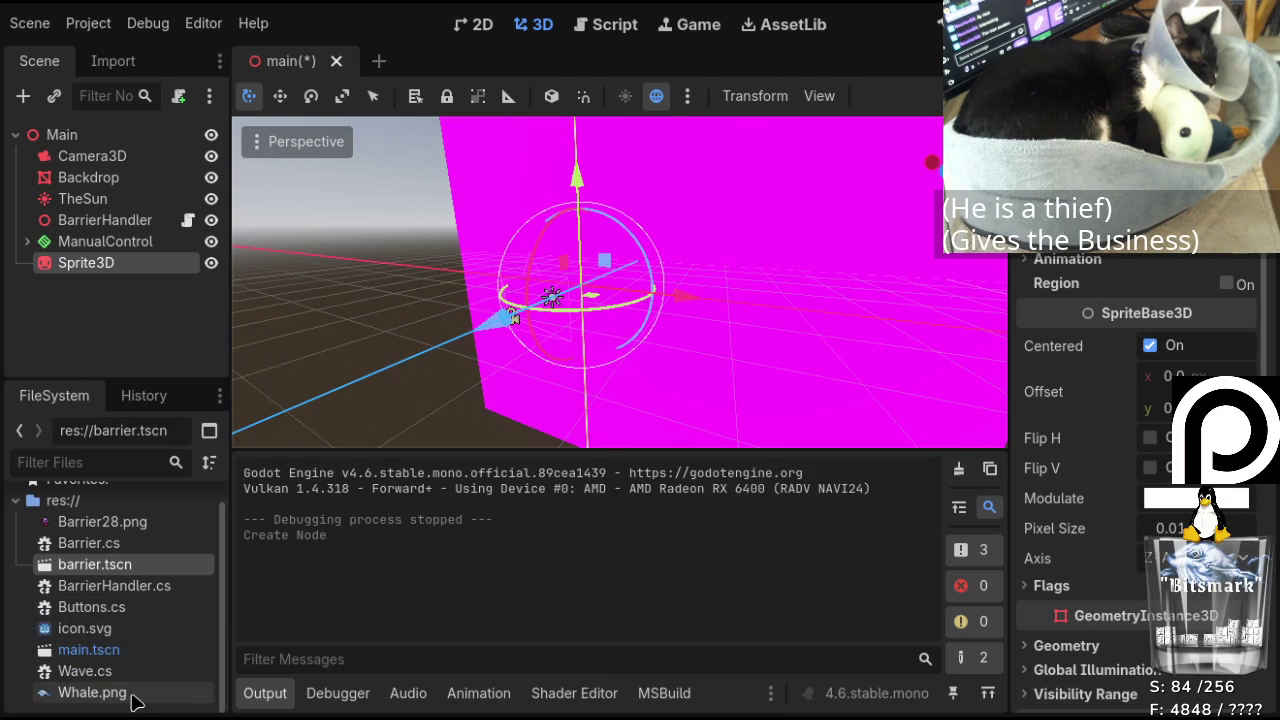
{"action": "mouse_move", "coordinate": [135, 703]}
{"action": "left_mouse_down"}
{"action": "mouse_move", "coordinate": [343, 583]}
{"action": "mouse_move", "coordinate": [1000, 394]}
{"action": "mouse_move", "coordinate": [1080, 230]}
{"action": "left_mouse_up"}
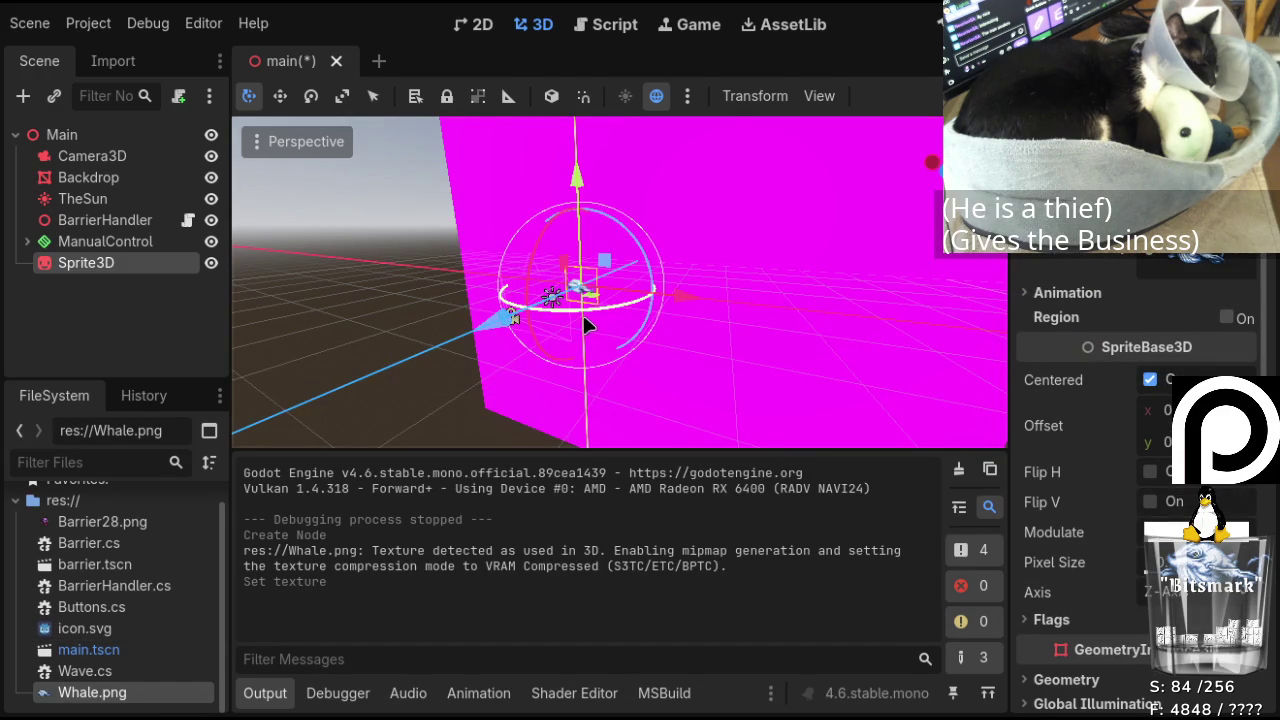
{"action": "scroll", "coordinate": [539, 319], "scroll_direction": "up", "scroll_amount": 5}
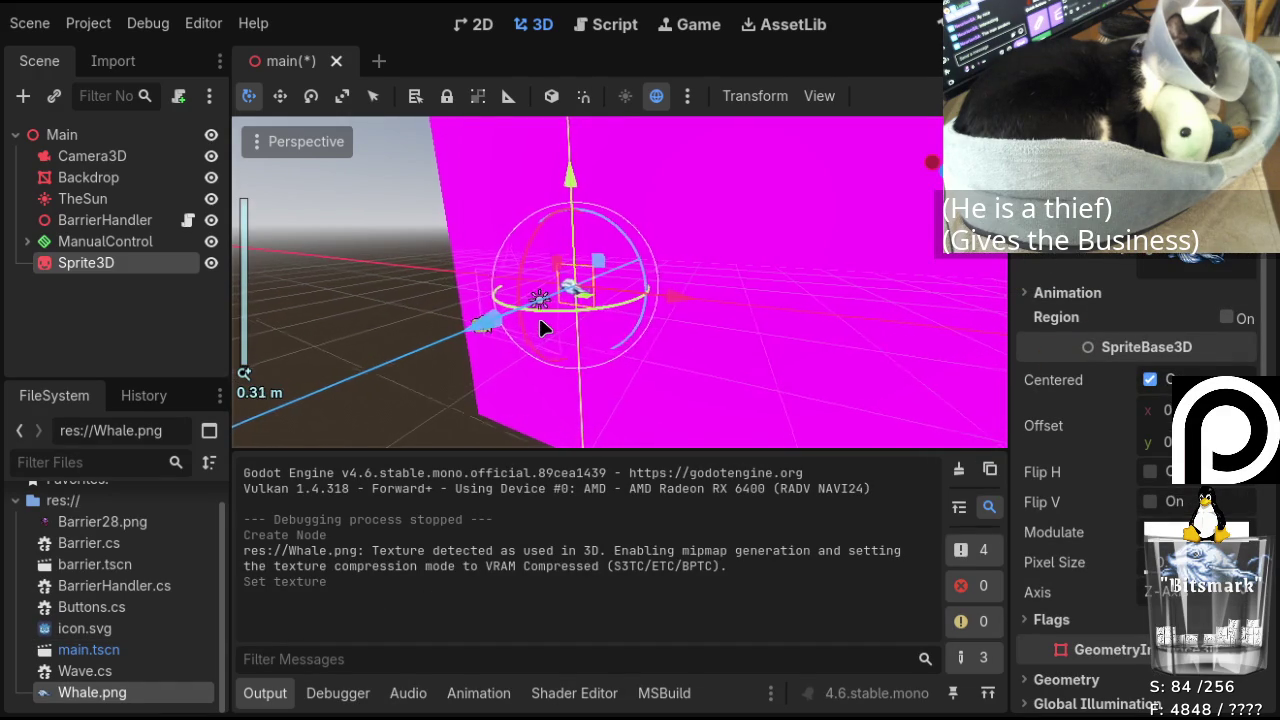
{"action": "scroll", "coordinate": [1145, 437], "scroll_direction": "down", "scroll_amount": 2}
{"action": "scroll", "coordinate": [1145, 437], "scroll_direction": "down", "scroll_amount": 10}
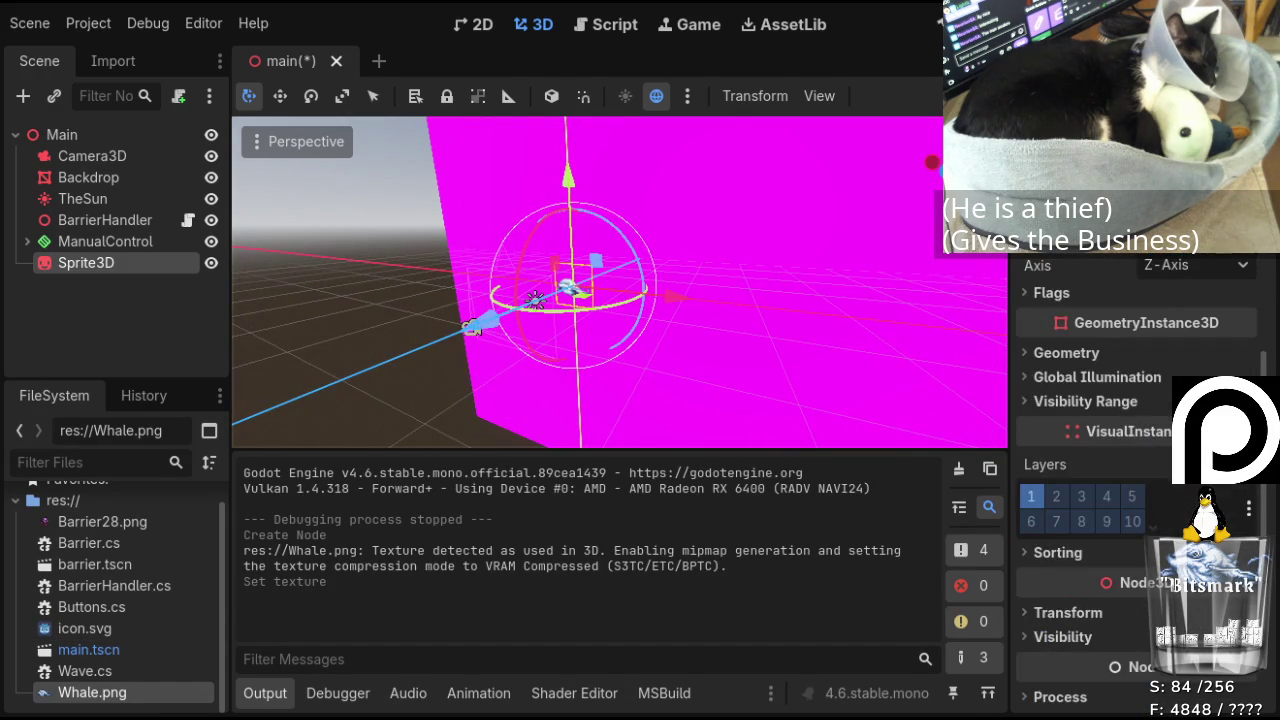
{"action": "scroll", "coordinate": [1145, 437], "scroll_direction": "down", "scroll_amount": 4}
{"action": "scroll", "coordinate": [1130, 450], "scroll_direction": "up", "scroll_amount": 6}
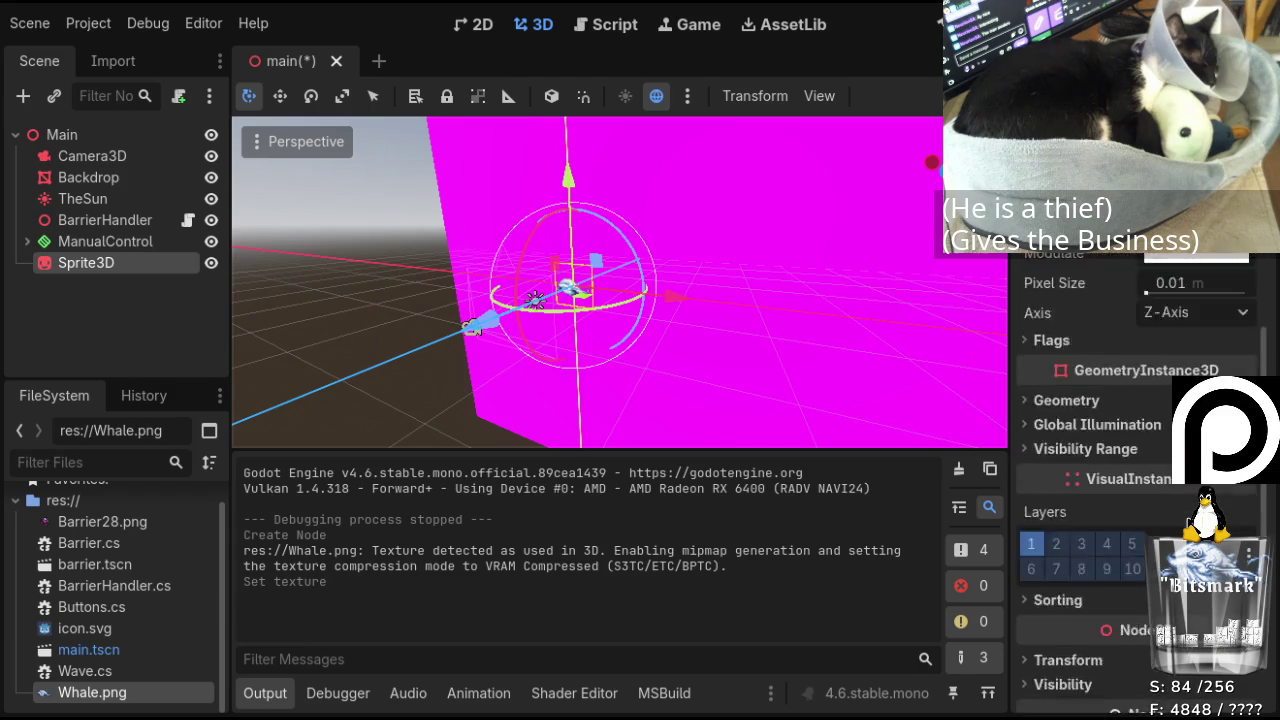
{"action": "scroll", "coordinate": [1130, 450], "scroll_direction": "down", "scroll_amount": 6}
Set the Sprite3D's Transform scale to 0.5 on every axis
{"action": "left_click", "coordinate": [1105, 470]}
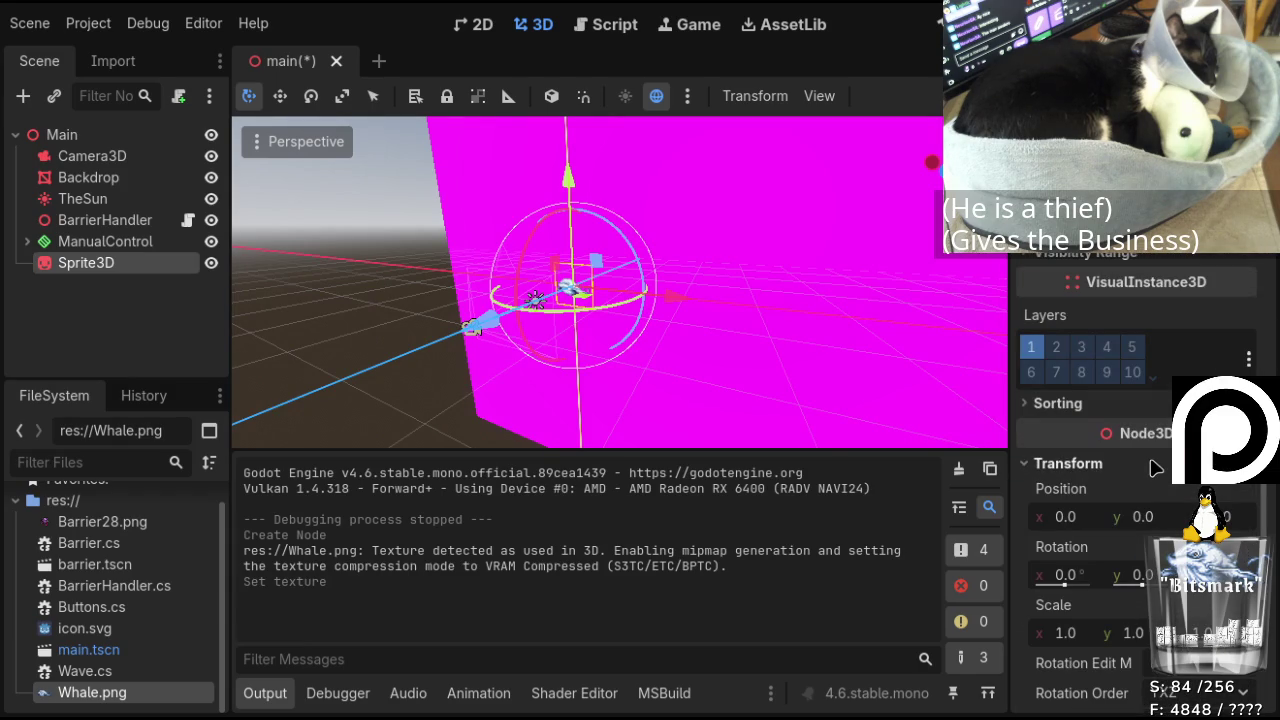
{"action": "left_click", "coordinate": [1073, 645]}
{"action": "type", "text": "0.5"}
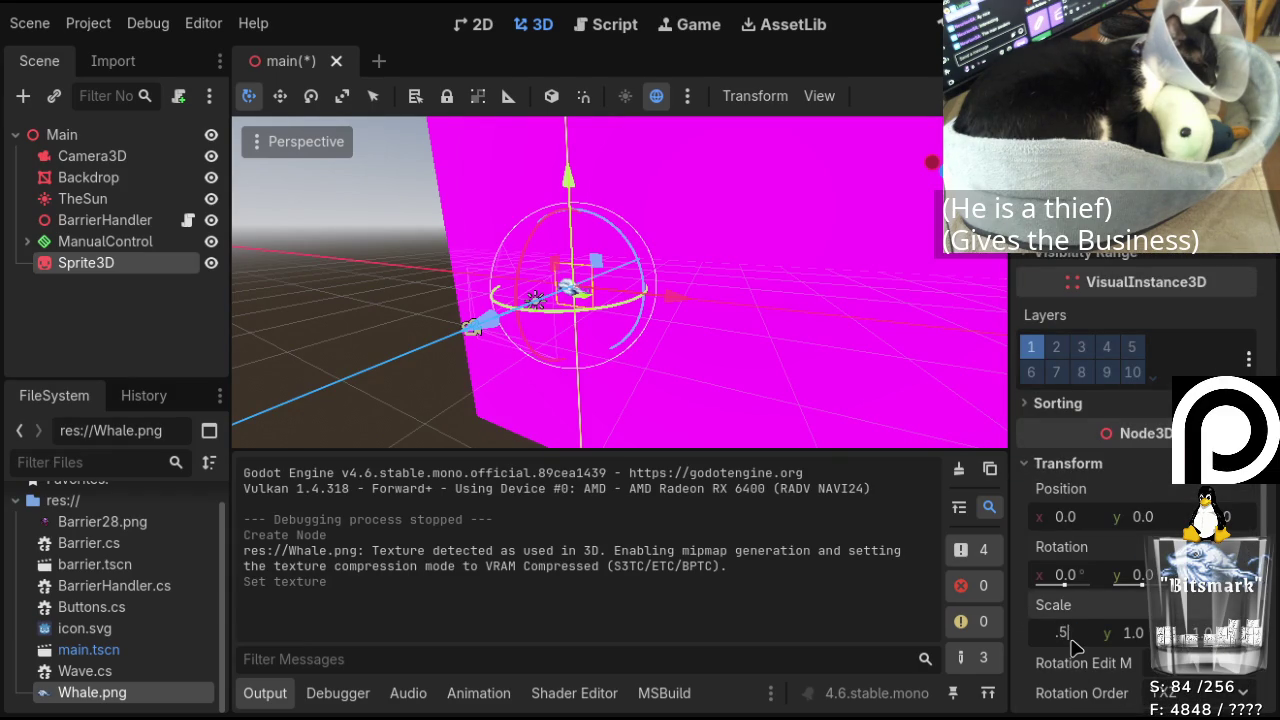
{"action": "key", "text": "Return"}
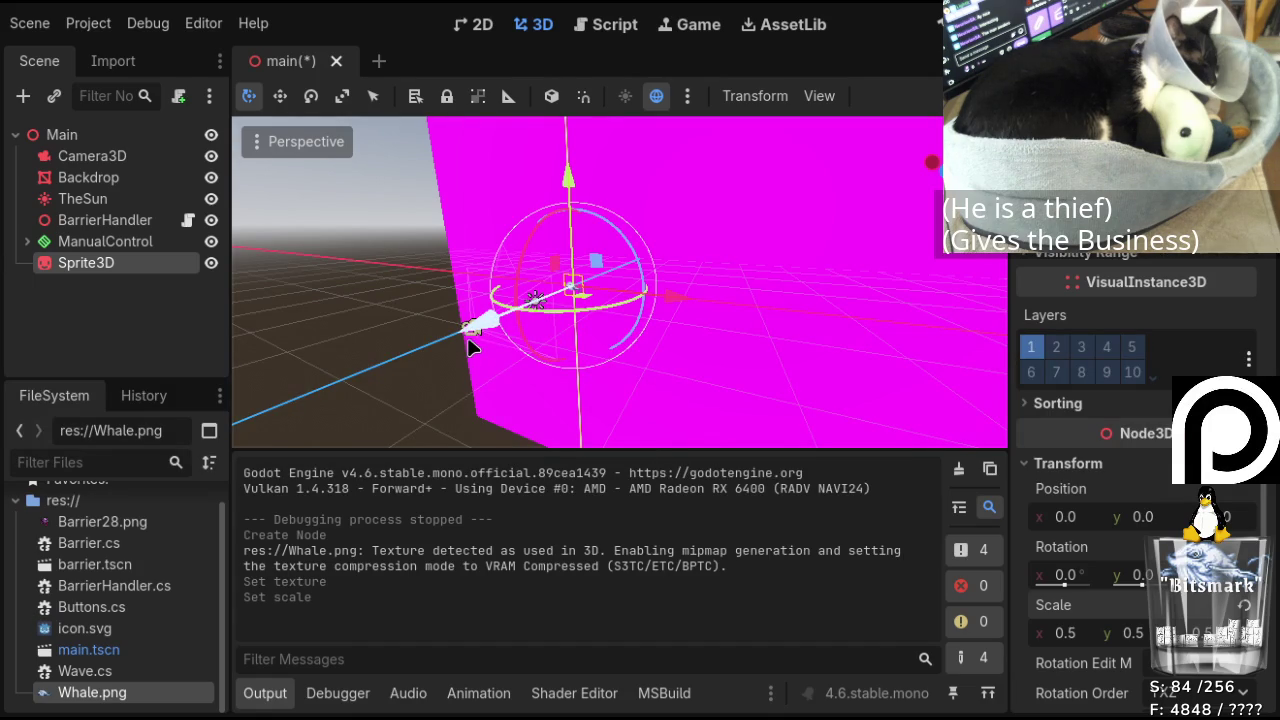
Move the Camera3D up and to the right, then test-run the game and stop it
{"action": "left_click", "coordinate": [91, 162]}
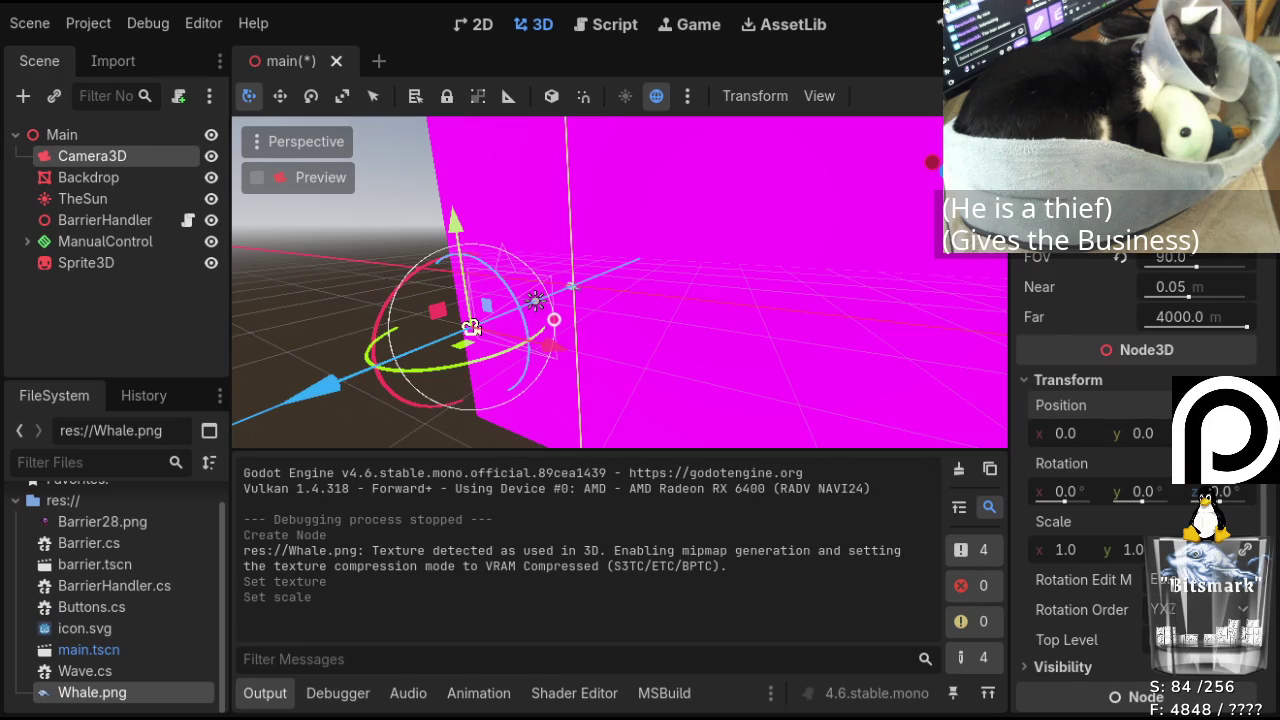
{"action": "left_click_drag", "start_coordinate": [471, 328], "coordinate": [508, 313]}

| ASSIGNMENT |
Repeat the material above exactly. Leave every picture out of it.

| ANSWER FOR THE TASK |
{"action": "mouse_move", "coordinate": [135, 703]}
{"action": "left_mouse_down"}
{"action": "mouse_move", "coordinate": [343, 583]}
{"action": "mouse_move", "coordinate": [1000, 394]}
{"action": "mouse_move", "coordinate": [1080, 230]}
{"action": "left_mouse_up"}
{"action": "scroll", "coordinate": [539, 319], "scroll_direction": "up", "scroll_amount": 5}
{"action": "scroll", "coordinate": [1145, 437], "scroll_direction": "down", "scroll_amount": 2}
{"action": "scroll", "coordinate": [1145, 437], "scroll_direction": "down", "scroll_amount": 10}
{"action": "scroll", "coordinate": [1145, 437], "scroll_direction": "down", "scroll_amount": 4}
{"action": "scroll", "coordinate": [1130, 450], "scroll_direction": "up", "scroll_amount": 6}
{"action": "scroll", "coordinate": [1130, 450], "scroll_direction": "down", "scroll_amount": 6}
Set the Sprite3D's Transform scale to 0.5 on every axis
{"action": "left_click", "coordinate": [1105, 470]}
{"action": "left_click", "coordinate": [1073, 645]}
{"action": "type", "text": "0.5"}
{"action": "key", "text": "Return"}
Move the Camera3D up and to the right, then test-run the game and stop it
{"action": "left_click", "coordinate": [91, 162]}
{"action": "left_click_drag", "start_coordinate": [471, 328], "coordinate": [508, 313]}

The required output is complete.